Soon after the stories were published in Wired and Gizmodo, the Australian Federal Police raided Mr. Wright’s home in suburban Sydney in connection with a tax investigation. The Australian tax authorities said at the time that they had determined that Mr. Wright was not Satoshi Nakamoto.
Gavin Andresen, who succeeded Satoshi Nakamoto as the lead Bitcoin developer, wrote Monday on his blog that he believed Mr. Wright’s claim. Mr. Andresen has pushed for a bigger Bitcoin, a strategy Mr. Wright also appears to back.
“After spending time with him, I am convinced beyond a reasonable doubt: Craig Wright is Satoshi,” Mr. Andresen wrote. “During our meeting, I saw the brilliant, opinionated, focused, generous — and privacy-seeking — person that matches the Satoshi I worked with six years ago.
But the Bitcoin community was not in consensus.

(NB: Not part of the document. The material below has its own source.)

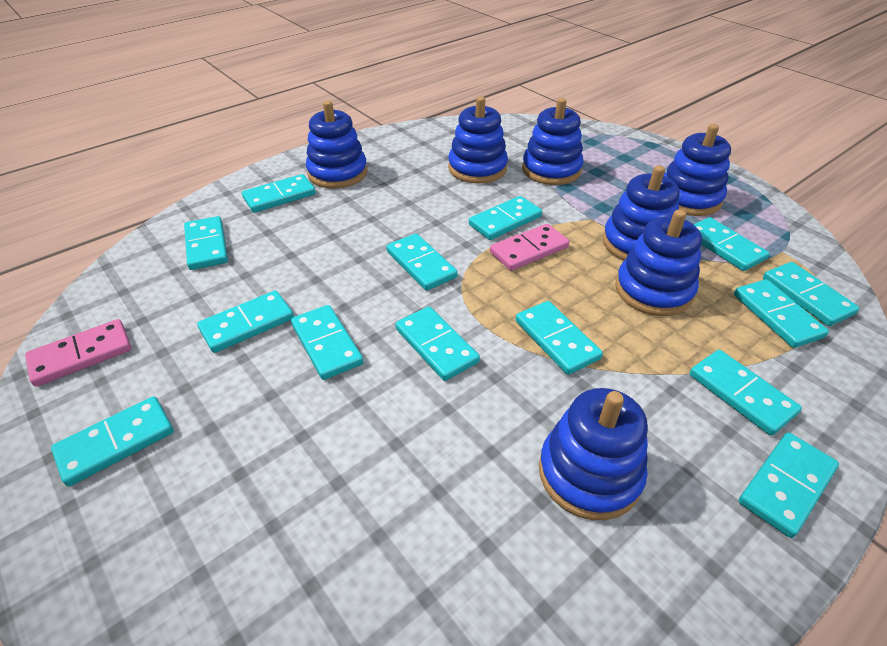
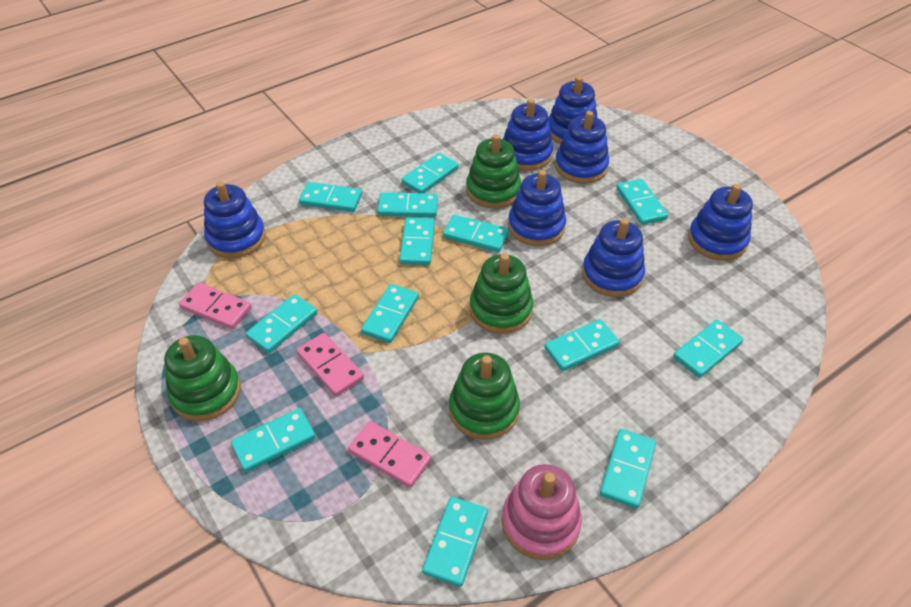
green stacking toy: none = 0 -> [164,335,241,421] [449,352,520,440] [466,134,521,209] [470,253,534,334] = 4
pink domino: [25,319,131,387] [490,224,569,271] = 2 -> [179,283,252,329] [297,333,364,396] [348,421,431,488] = 3
pink stacking toy: none = 0 -> [502,464,582,560] = 1
turquoise domino: [51,396,174,487] [184,216,228,270] [197,290,294,353] [242,174,316,213] [291,305,363,380] [386,233,458,291] [395,306,480,381] [469,196,542,240] [516,301,603,375] [690,350,802,436] [694,217,769,271] [734,279,829,348] [739,432,839,538] [763,262,860,326] = 14 -> [231,408,316,472] [246,294,317,353] [299,182,362,212] [361,284,419,343] [378,192,438,217] [399,217,435,265] [401,153,459,193] [422,497,488,587] [443,215,509,252] [544,319,620,371] [600,429,656,509] [616,179,668,225] [673,320,743,378] = 13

Another of the leading developers working on Bitcoin’s basic software, Gregory Maxwell, said that the evidence presented by Mr. Wright was not enough to convince him. “It demonstrates no connection between this person and Bitcoin’s creation,” Mr. Maxwell wrote in an email to the Times.
A programmer who is in charge of the Bitcoin discussion boards, Michael Marquardt, wrote on Reddit — under the screen name “theymos” — that Mr. Wright’s new writings suggest an effort to deceive the public. And the main Reddit page dedicated to Bitcoin was full of discussion on Monday about the legitimacy of Mr. Wright’s claims.
“Altogether, the weight of the new evidence tips the scales very little, and the scales were already stacked against him being Satoshi,” said Jeremy Clark, an assistant professor at the Concordia Institute for Information Systems Engineering in Montreal.